An algebraic/numerical formalism for one-loop multi-leg amplitudes

TL;DR

The paper introduces a universal algebraic/numerical framework for computing one-loop N-point amplitudes with arbitrary external legs and masses. It develops a tensor reduction by subtraction that isolates IR divergences into simple triangle integrals, proves that higher-dimensional integrals are unnecessary for N≥5 in 4D, and builds a Gram-determinant–free form-factor basis using Feynman parameter integrals with nontrivial numerators. Two complementary evaluation routes are provided: an analytic/basis approach fast in most of phase space and a robust numerical contour-deformation method that remains stable near exceptional kinematics, enabling largely automated NLO calculations. A complete set of form factors for N=3,4,5 is given, along with a practical recipe for implementation and numerous consistency relations to aid algebraic simplification and numerical stability. The framework is designed to be readily integrated into automated tools for multi-leg, massive and massless processes, significantly advancing NLO precision in complex collider phenomenology.

Abstract

We present a formalism for the calculation of multi-particle one-loop amplitudes, valid for an arbitrary number N of external legs, and for massive as well as massless particles.
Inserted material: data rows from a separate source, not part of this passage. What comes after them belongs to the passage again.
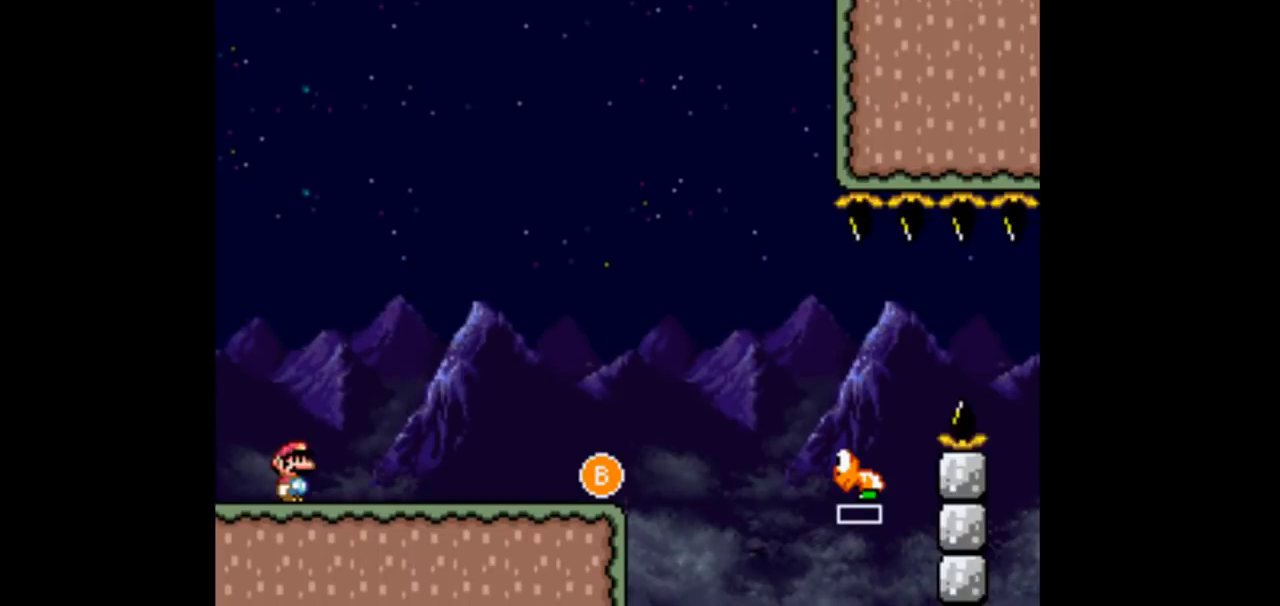
Gameplay with a controller (Nintendo layout); each line is a JSON object with the inputs held at the frame after it. "events" lists button and stick changes between this image and that frame as [ms after this image, input, new state], when the widget could be followed in between. Not read: DPAD_DOWN L3 R1 R3 Y.
{"buttons": ["DPAD_RIGHT"], "events": [[67, "DPAD_RIGHT", "down"], [167, "DPAD_RIGHT", "up"], [233, "DPAD_RIGHT", "down"]]}
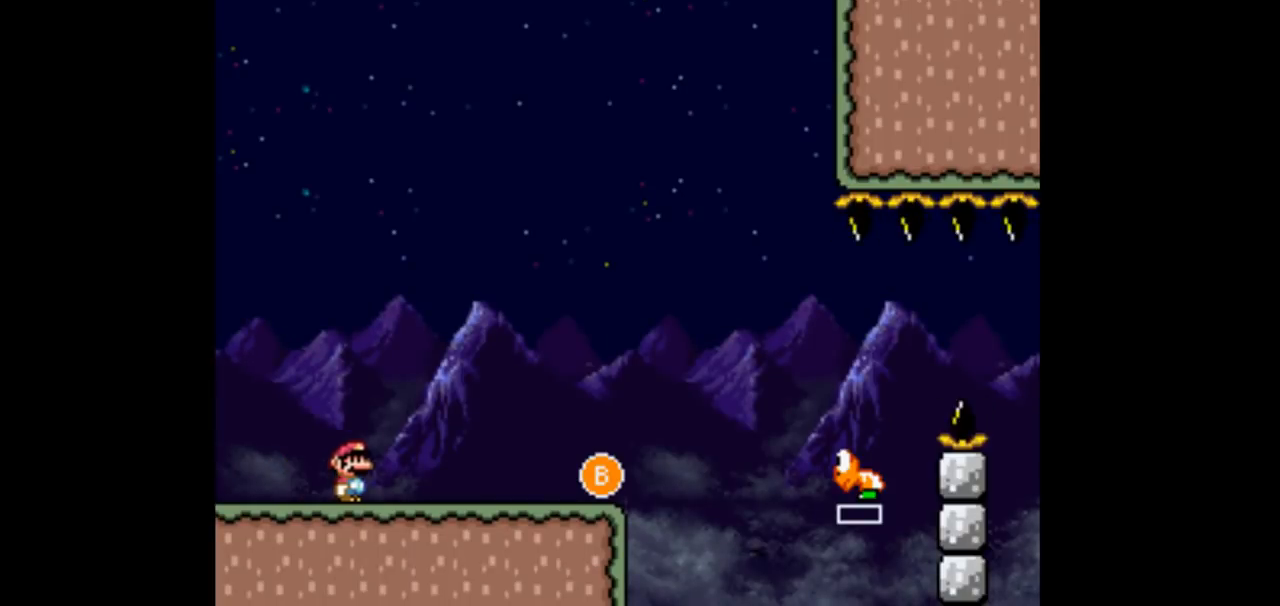
{"buttons": ["DPAD_LEFT"], "events": [[500, "DPAD_LEFT", "down"], [500, "DPAD_RIGHT", "up"]]}
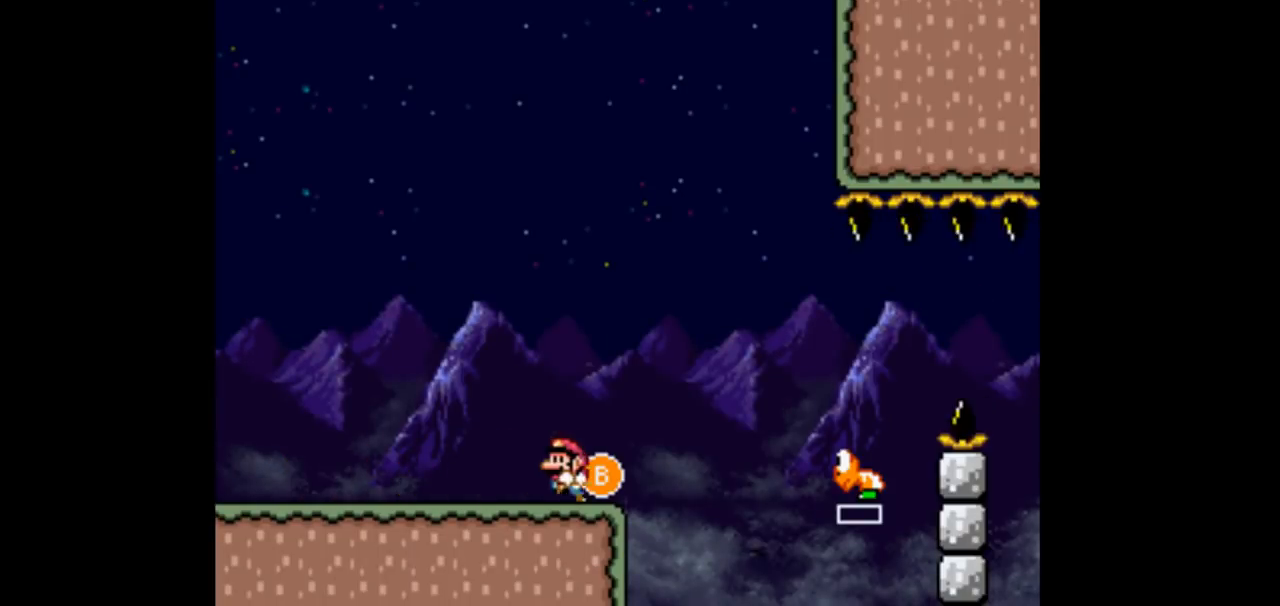
{"buttons": ["B", "DPAD_RIGHT"], "events": [[167, "DPAD_LEFT", "up"], [400, "DPAD_RIGHT", "down"], [433, "B", "down"]]}
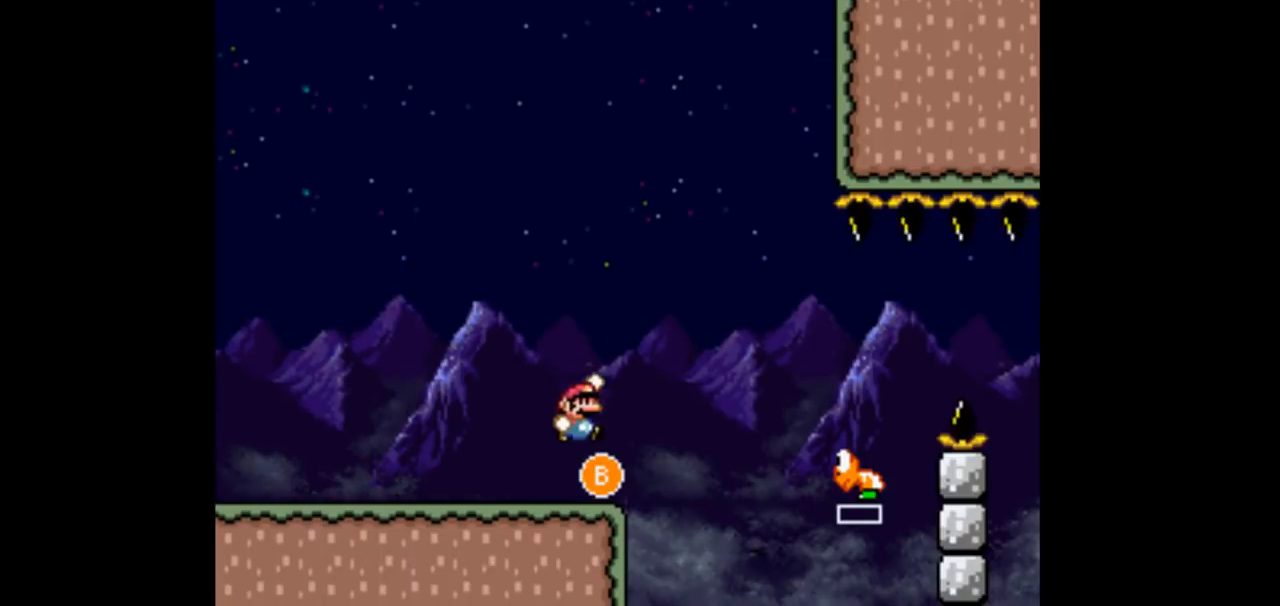
{"buttons": ["B", "DPAD_RIGHT"], "events": []}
A new method for the tensor reduction is suggested which naturally isolates infrared divergences by construction. We prove that for N>4, higher dimensional integrals can be avoided. We derive many useful relations which allow for algebraic simplifications of one-loop amplitudes. We introduce a form factor representation of tensor integrals which contains no inverse Gram determinants by choosing a convenient set of basis integrals. For the evaluation of these basis integrals we propose two methods: An evaluation based on the analytical representation, which is fast and accurate away from exceptional kinematical configurations, and a robust numerical one, based on multi-dimensional contour deformation. The formalism can be implemented straightforwardly into a computer program to calculate next-to-leading order corrections to multi-particle processes in a largely automated way.

Figures (7)

• Figure 1: General $N$-point one-loop graph with momentum and propagator labelling.
• Figure 2: Graphical representation of pinch integrals. Each topology defines an ordered set $S$. The two diagrams correspond to $N=8$, $M=4$, $S=\{1,3,6,8\}$ (left), and $N=6$, $M=4$, $S=\{1,3,5,6\}$ (right).
• Figure 3: Real and imaginary parts of the basis integrals $I_4^6(1)$ and $I_4^6(z_4)$, plotted versus the parameter $x$ which interpolates between exceptional and non-exceptional kinematics, as explained in the text. The solid line stems from the numerical implementation, the dashed curves show the numerical behaviour of the algebraic representation.
• Figure 4: Same as Fig. \ref{['fignum3']} but for the basis integrals $I_4^6(z_3z_4)$ and $I_4^6(z_3z_4^2)$.
• Figure 5: Reduction of $N$-point tensor integrals to basis integrals. The indicated equations can be implemented directly into an algebraic computer program. $I_N^n(1|j_1|j_1,j_2|j_1,j_2,j_3)$ denotes the integral $I^n_N$ with zero, one, two or three Feynman parameters in the numerator.